Cet ordre de bataille étant ainsi réglé de part et d’autre, le maréchal d’Audrehan, avec sa troupe, s’avança plein de confiance pour exécuter la manœuvre convenue, que Froissart et Villani s’accordent à décrire, à savoir : forcer l’accès de la chaussée qui conduisait aux retranchemens de Maupertuis, et, voyant le grand incendie dont nous avons parlé du côté des Anglais, il crut qu’ils mettaient le feu à leur camp pour prendre la fuite par une autre issue.
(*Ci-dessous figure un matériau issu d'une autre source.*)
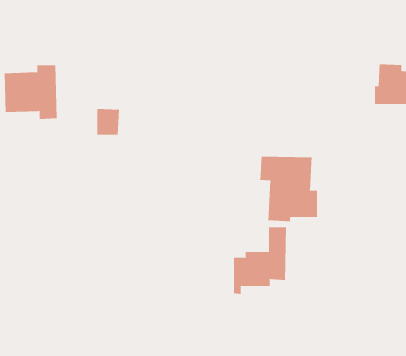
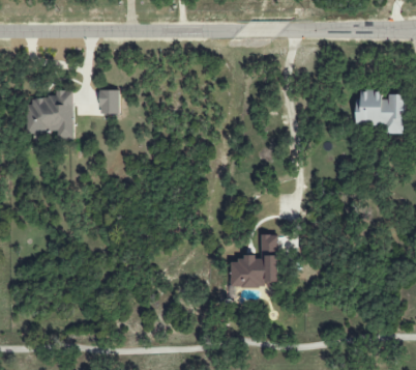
building: [96,108,120,135] -> [99,89,120,113]
building: [260,156,318,222] -> none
Plein de cette folle idée, sans attendre le second corps qui le suivait à distance, le maréchal et sa troupe, ayant poussé un grand cri, s’élancèrent avec emportement[1], et assaillirent avec tant d’ardeur la position des Anglais, qu’ils craignaient de voir s’échapper, que le connétable, distancé du maréchal par le soudain élan de ce dernier, ne se douta pas du commencement de l’action. Le canon et le mousquet n’avisaient point alors les armées du choc des combattans, et, s’il y avait eu quelques bombardes à Crécy, on n’en entendit point à Poitiers. L’avant-garde anglaise, qui barrait la chaussée, ne résista point à cette furie, et, se repliant, livra le passage au maréchal, qui se trouva pris à droite et à gauche par les archers répandus dans les vignes et arrêté de face par le corps de bataille posté sur la crête de la colline. La cavalerie du maréchal, ainsi percée de mille traits, fut renversée en désordre sur elle-même, accablée de trois côtés à la fois, et regagna la plaine en déroute complète. Par la faute du maréchal, qui ne put rallier ses gens, la bataille se trouvait engagée contre les corps français pris en détail.

  1. Je traduis ici le texte même de Villani, loc. cit., cap. XVI et cap. XVII.